Le secrétaire au Trésor américain Scott Bessent a exhorté jeudi le Sénat à adopter la loi sur la clarté (Clarity Act), accusant les démocrates de retarder un vote pour des raisons politiques et avertissant que les États-Unis risquent de perdre leur leadership dans les actifs numériques sans règles claires.
Dans un long message sur X, Bessent a déclaré que la Chambre des représentants avait adopté la loi sur la clarté il y a plus d'un an et que le personnel des commissions sénatoriales des banques et de l'agriculture avait depuis passé "des milliers d'heures" à négocier des révisions bipartisanes. Il a ajouté que les républicains disposaient désormais d'un projet de loi prêt à être soumis au vote.
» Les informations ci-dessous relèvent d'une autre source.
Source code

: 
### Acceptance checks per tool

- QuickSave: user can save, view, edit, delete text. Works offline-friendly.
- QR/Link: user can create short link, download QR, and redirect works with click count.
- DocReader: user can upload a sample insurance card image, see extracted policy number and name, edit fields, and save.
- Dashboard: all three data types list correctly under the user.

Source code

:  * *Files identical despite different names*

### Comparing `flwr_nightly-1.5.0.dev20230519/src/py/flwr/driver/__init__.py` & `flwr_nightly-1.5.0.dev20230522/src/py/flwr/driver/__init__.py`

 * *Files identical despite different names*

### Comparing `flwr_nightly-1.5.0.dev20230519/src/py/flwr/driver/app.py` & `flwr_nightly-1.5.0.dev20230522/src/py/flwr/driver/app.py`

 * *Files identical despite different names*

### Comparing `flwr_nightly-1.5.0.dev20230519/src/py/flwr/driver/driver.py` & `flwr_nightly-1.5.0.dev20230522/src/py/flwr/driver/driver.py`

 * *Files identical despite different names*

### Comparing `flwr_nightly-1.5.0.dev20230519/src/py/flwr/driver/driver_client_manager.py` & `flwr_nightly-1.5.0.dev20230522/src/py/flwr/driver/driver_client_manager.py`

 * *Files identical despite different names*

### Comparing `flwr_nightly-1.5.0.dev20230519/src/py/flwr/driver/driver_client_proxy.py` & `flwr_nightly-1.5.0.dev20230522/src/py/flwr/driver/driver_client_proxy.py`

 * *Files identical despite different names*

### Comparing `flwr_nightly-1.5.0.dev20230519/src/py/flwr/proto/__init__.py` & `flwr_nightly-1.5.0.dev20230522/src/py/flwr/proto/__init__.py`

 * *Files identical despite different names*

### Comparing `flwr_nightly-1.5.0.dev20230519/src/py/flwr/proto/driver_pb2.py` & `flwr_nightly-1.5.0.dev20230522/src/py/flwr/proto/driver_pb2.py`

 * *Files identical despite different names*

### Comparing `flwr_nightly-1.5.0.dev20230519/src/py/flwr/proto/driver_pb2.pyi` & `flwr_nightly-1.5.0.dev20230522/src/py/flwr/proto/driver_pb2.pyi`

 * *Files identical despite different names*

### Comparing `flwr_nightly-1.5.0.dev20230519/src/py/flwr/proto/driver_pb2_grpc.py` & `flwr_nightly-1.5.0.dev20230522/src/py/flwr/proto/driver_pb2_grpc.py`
« Il est décevant — mais pas surprenant — que les démocrates du Sénat choisissent la politique à l'aube d'une victoire majeure pour le leadership américain », a écrit Bessent. « Trouvez un autre exemple dans l'histoire où le Congrès, ayant le choix, a opté pour pousser une industrie hors des États-Unis plutôt que de la réglementer intelligemment. L'exceptionnalisme américain était autrefois un objectif bipartisan ; si la loi sur la clarté échoue, j'ai de sérieux doutes. »
Bessent a rejeté les critiques selon lesquelles la législation manquerait de protections pour les consommateurs ou de garanties contre le financement illicite, arguant que les titres II et III élargiraient considérablement les exigences de conformité pour les intermédiaires d'actifs numériques et les rapprocheraient des normes appliquées aux institutions financières traditionnelles.
Il a également défendu le "Blockchain Regulatory Certainty Act", une disposition de la loi sur la clarté visant à protéger les développeurs de logiciels décentralisés, affirmant qu'elle codifie la politique de longue date du département du Trésor selon laquelle ces développeurs ne sont pas soumis aux exigences d'enregistrement de la loi sur le secret bancaire. Bessent a ajouté que l'Ordre fraternel de la police, qui s'était auparavant opposé à la mesure, la soutient désormais.
Le secrétaire au Trésor a également accusé les démocrates du Sénat de craindre la réaction de la sénatrice Elizabeth Warren et de son « armée anti-crypto » autoproclamée, arguant que le vote à venir déterminera si les États-Unis restent un leader mondial dans les actifs numériques ou poussent l'industrie à l'étranger par l'incertitude réglementaire.
I’m in this fight to put our government on the side of working families. Join our re-election campaign today: https://t.co/KuZwvrwkqT pic.twitter.com/fCUcqE9PZM
— Elizabeth Warren (@ewarren) March 29, 2023
Bessent a conclu son message avec l'une des citations les plus connues de Satoshi Nakamoto, le créateur de Bitcoin :
« L'Amérique mènera ou l'Amérique ne mènera pas. Ce n'est pas plus compliqué que ça », a écrit Bessent. « Je crois que Satoshi l'a dit le mieux : 'Si vous ne me croyez pas ou ne comprenez pas, je n'ai pas le temps d'essayer de vous convaincre, désolé.' »
La loi sur la clarté établirait un cadre fédéral pour les marchés américains d'actifs numériques, légalisant de fait la plupart des activités de cryptomonnaie aux États-Unis. Si le projet de loi est adopté et promulgué, il diviserait la supervision des actifs numériques entre la SEC et la CFTC, la plupart des actifs crypto relevant généralement de la juridiction de la CFTC.
Le projet de loi est devenu l'une des principales priorités législatives de l'industrie de la crypto à Washington. En mai, les sénateurs républicains ont publié un projet de mise à jour introduisant des « dispositions éthiques » controversées dans le projet de loi qui interdiraient au président et à d'autres fonctionnaires fédéraux d'émettre ou de parrainer des actifs numériques pendant leur mandat. Cette formulation visait spécifiquement à freiner les activités commerciales du président Donald Trump, qui a généré plus de 1,2 milliard de dollars grâce à des projets crypto rien qu'en 2025, selon de récentes divulgations.
Les démocrates ont critiqué la proposition car les restrictions expireraient en 2029, l'application relèverait uniquement du ministère de la Justice, et la formulation ne s'étend pas aux enfants des fonctionnaires.
Le cheminement de la législation reste incertain. Le chef de la majorité sénatoriale John Thune a récemment déclaré qu'il ne s'attendait pas à ce que le projet de loi soit adopté par la Chambre avant la pause estivale d'août, car les négociations sur les dispositions éthiques restent non résolues. La plupart des observateurs ont fixé la pause estivale d'août comme date limite impérative pour faire passer toute législation cette année avant que l'attention du Congrès ne se tourne vers les élections de mi-mandat.